Operational overhaul needed for correspondent banking recovery

Regulations intended to make the correspondent banking network safer have stifled the ability to operate, say bankers. Yet the need for the service continues and requires new ways of thinking.

Correspondent banking relationships are in decline. Between 2009 and 2016 they fell by 25%, according to research published earlier this year by compliance software company Accuity. That fall was all the more striking considering that the number of global bank locations increased by 20%.

Global firms want to work with local banks, but they fear the hefty cost of regulatory compliance. In 2014 alone, banks paid out $10 billion in fines relating to anti money-laundering (AML) regulation, according to the US Department of Treasury.

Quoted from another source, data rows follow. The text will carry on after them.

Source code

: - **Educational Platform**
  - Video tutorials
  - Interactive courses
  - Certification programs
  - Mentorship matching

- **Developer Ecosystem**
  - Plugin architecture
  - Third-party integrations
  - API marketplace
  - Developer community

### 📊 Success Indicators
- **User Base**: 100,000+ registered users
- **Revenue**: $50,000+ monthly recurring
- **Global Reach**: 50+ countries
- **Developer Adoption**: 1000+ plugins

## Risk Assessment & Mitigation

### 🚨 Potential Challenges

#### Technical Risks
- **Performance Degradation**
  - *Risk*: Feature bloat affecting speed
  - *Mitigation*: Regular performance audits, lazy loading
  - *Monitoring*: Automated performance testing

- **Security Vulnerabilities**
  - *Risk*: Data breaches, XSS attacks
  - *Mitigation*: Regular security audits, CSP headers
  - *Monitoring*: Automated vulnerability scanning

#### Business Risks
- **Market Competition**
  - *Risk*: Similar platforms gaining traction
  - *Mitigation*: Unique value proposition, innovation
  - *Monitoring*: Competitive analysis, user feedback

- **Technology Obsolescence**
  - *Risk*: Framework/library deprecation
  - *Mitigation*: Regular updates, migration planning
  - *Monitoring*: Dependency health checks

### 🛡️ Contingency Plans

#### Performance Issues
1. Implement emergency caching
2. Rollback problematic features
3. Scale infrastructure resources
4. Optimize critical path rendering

Banks feel their hands are tied, argues Etienne Bernard, global head of transaction banking at Crédit Agricole, with the burdens on them not fully understood by the authorities that impose them.

Etienne-Bernard-160x186

Etienne Bernard,
Crédit Agricole

“There needs to be greater transparency regarding some regulatory requirements banks are facing in transaction banking," he says. "There is a need to help to continue to be within these requirements so that a lack of understanding does not lead to [the banks] stopping doing business.”

Anand Pande, global product chair of trade and supply chain finance at banking platform provider Intellect and founder of The Growth Paradigm Partnership, says there has been a wariness of doing business with correspondent banks.